## CHECK YOUR UNDERSTANDING
- 1) Retype the passage from the page on Pinterest's CDC ingestion platform, starting with "Pinterest's next-generation CDC-based" and going on through "as CDC messages)".
- 2) Using the page on Pinterest's CDC ingestion platform, answer these questions:
(a) Which layer transports CDC events?
(b) What does Iceberg enforce at the table level?
(c) What form of rollout does the schema evolution framework use for auditability?

## DOCUMENT EXCERPT
[Start of section]

SYSTEM Cited by 1 source

Pinterest CDC Ingestion Platform¶

Pinterest's next-generation CDC-based ingestion platform built on Kafka, Flink, Spark, and Iceberg. The platform ingests change-data-capture events from upstream source databases and materialises them into Iceberg tables (CDC table + base table) for offline analytics and ML consumption.

Architecture¶

The data flow has four layers:

CDC layer — emits raw row updates from source databases (DDL changes surface as CDC messages)
Kafka — transports CDC events
Flink — parses source records, applies type conversion and custom transformation logic, writes to the CDC Iceberg table
Spark — periodically reads the CDC table and upserts into the base Iceberg table; bootstrap jobs load historical data for table initialisation

Each layer relates to schema differently: Kafka is schema-transparent; Flink carries parsing + type-conversion logic generated from the schema; Spark carries upsert logic; Iceberg enforces structural schema at the table level.

Automated Schema Evolution¶

The platform includes an automated schema evolution framework that propagates supported (additive) schema changes across all layers without manual intervention:

Push + pull detection for upstream schema drift
Automated Iceberg schema updates via catalog API
Code regeneration for Flink + Spark from latest schema + sink configuration
PR-based rollout for auditability
Three-phase convergence (schema → code → data)

[End of section]

## EXCERPTED DATA

[Start of section]

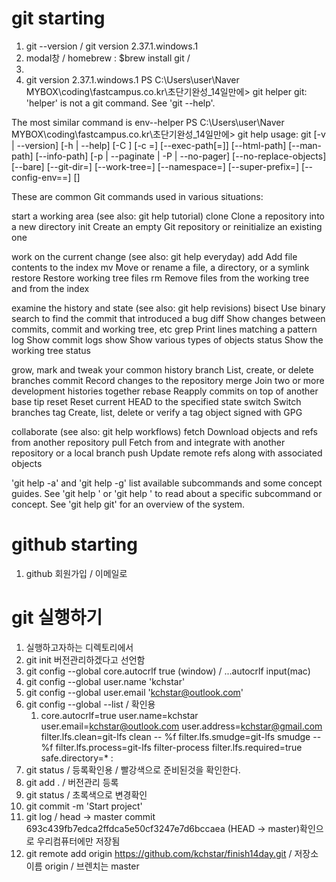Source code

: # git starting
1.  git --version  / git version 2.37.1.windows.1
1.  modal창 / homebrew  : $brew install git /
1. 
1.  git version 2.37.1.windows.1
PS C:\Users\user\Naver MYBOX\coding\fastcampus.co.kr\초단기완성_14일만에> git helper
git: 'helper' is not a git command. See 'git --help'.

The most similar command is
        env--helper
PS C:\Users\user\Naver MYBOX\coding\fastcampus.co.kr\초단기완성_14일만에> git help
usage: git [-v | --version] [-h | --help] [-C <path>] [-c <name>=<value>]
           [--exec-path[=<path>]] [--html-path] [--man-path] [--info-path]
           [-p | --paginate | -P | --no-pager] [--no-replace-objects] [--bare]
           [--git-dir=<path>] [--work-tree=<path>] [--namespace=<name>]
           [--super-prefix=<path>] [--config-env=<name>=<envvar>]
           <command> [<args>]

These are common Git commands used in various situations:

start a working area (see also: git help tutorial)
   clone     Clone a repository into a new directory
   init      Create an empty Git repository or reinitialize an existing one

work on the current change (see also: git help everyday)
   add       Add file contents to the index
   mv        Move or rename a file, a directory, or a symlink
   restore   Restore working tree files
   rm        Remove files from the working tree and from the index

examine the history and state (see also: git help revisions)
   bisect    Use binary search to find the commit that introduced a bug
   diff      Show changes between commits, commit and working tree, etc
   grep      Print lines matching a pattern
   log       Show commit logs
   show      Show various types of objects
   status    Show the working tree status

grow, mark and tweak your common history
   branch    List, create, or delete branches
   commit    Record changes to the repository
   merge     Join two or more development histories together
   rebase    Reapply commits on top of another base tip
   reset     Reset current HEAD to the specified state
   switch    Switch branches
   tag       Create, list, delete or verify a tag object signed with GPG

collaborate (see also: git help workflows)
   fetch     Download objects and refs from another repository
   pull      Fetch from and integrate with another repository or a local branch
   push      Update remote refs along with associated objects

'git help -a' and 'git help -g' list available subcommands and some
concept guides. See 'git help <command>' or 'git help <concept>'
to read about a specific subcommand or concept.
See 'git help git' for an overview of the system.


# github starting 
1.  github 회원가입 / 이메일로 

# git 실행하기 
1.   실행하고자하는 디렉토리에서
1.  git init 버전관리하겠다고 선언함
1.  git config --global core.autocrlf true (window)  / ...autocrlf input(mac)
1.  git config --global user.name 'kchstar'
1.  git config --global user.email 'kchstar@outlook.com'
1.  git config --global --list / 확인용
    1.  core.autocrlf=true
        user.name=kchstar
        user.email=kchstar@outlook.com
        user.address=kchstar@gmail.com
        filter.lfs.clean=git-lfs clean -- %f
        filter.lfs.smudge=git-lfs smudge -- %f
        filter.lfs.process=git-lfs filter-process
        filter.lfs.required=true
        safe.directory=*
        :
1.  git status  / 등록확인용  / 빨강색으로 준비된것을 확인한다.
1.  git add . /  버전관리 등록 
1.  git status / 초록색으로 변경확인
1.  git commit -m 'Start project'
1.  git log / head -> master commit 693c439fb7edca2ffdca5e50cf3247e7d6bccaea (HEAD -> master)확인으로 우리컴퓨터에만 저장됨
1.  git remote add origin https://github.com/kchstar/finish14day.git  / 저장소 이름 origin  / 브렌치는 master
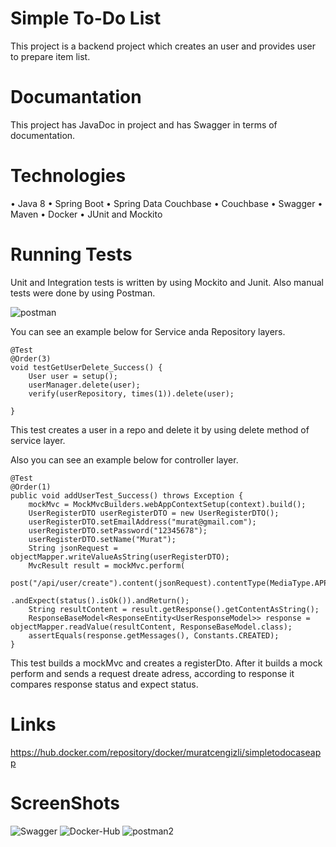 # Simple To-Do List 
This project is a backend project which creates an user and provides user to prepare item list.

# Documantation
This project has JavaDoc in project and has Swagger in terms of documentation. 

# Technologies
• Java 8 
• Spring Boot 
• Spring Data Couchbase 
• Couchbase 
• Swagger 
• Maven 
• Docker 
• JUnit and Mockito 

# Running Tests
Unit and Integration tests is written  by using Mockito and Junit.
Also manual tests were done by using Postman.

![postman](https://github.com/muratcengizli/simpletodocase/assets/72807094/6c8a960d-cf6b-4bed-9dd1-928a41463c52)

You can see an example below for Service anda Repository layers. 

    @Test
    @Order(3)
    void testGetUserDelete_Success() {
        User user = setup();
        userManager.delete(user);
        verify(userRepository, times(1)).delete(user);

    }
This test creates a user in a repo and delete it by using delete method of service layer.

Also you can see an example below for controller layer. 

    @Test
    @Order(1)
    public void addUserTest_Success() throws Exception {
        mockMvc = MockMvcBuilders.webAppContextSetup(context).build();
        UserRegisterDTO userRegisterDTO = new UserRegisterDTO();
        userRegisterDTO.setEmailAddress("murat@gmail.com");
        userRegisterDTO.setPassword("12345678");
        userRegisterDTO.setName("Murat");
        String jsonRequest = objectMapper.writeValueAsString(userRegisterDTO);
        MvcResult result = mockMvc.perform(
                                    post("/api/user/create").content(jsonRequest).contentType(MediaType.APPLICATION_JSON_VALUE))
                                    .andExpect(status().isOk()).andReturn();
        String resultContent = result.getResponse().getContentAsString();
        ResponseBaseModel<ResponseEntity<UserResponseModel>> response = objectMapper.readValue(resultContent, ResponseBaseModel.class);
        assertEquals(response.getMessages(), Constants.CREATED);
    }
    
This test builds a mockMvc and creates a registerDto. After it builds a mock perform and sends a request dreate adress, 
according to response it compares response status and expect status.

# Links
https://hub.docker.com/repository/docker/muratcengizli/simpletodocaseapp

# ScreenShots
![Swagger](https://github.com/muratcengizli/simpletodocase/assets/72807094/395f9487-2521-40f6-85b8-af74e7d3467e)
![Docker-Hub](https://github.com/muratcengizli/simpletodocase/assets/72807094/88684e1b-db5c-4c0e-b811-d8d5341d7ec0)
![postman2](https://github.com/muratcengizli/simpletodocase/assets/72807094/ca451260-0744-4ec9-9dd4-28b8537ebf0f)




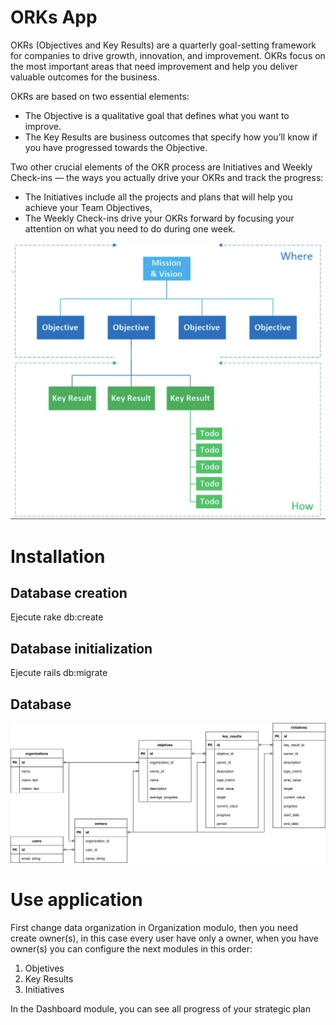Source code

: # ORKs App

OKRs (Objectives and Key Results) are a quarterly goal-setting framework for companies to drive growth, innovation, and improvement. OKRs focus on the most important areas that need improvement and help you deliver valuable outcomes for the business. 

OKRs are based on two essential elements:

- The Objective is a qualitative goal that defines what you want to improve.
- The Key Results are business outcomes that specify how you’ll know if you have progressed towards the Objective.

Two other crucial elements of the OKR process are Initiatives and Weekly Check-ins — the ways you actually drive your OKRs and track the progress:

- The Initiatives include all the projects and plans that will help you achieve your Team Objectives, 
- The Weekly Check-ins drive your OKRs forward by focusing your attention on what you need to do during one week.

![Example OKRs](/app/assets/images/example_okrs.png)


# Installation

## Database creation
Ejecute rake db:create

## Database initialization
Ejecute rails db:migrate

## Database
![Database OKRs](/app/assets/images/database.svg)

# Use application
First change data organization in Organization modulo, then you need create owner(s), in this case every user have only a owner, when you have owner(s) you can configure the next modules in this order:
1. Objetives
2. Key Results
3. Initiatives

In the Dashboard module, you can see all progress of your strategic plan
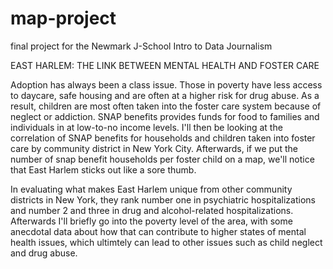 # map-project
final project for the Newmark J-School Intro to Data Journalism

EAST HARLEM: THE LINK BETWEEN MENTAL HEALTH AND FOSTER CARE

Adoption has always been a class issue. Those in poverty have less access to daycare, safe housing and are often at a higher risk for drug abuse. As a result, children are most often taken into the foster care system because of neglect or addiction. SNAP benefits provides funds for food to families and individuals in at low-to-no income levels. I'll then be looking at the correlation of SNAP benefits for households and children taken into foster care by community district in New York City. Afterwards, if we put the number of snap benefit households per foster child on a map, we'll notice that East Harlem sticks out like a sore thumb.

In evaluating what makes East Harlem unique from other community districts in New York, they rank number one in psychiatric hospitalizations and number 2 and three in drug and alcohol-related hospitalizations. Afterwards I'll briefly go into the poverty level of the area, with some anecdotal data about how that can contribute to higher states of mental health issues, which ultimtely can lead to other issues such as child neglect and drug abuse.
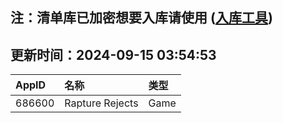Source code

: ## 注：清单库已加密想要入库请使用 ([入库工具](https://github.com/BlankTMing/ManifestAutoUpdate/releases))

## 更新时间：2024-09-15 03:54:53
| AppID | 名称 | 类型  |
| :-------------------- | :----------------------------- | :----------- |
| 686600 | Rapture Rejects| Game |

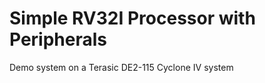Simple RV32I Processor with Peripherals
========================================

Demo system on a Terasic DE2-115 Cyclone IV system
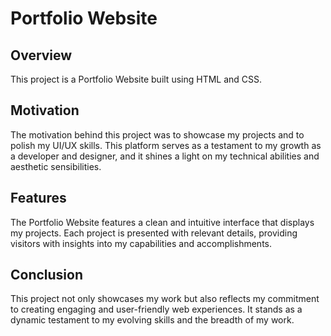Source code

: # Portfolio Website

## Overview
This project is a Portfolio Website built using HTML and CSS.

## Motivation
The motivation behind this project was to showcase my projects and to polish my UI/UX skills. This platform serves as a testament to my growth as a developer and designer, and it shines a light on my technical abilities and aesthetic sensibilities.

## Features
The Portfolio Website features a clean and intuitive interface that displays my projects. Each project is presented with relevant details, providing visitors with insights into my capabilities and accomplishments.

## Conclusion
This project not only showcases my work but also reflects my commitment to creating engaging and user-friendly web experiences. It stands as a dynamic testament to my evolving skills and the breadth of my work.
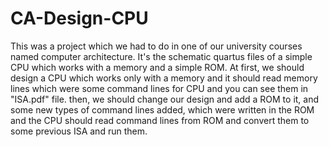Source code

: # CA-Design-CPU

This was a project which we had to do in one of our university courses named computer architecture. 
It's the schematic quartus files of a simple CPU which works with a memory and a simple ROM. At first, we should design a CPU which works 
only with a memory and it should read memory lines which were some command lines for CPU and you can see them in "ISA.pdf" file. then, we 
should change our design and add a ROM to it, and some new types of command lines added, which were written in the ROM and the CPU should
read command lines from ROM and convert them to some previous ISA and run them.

[End of section]
[Start of section]

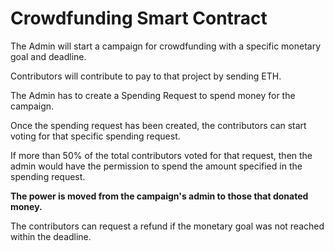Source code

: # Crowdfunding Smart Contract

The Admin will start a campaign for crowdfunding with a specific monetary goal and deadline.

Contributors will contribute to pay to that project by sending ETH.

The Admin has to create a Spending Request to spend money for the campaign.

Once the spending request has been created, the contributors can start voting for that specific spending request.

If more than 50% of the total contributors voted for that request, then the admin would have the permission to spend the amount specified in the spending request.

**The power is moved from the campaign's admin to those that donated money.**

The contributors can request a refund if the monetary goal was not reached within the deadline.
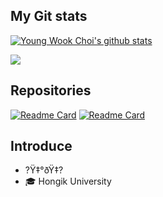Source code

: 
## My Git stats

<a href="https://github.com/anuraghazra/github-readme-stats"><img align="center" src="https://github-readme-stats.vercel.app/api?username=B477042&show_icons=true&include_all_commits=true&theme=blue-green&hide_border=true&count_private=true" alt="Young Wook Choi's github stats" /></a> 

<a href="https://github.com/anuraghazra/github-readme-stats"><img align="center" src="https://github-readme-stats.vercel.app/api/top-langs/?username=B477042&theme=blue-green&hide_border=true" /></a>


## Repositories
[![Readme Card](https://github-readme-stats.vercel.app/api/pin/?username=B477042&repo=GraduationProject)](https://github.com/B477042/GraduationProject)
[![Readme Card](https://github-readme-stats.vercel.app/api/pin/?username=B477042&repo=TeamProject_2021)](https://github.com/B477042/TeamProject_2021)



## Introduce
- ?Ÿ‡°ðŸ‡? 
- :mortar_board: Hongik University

[End of section]

## LIST OF SOLUTIONS
- 1)
Pinterest's next-generation CDC-based ingestion platform built on Kafka, Flink, Spark, and Iceberg. The platform ingests change-data-capture events from upstream source databases and materialises them into Iceberg tables (CDC table + base table) for offline analytics and ML consumption.

Architecture¶

The data flow has four layers:

CDC layer — emits raw row updates from source databases (DDL changes surface as CDC messages)

- 2)
(a) Kafka transports CDC events.
(b) Iceberg enforces structural schema at the table level.
(c) It uses PR-based rollout.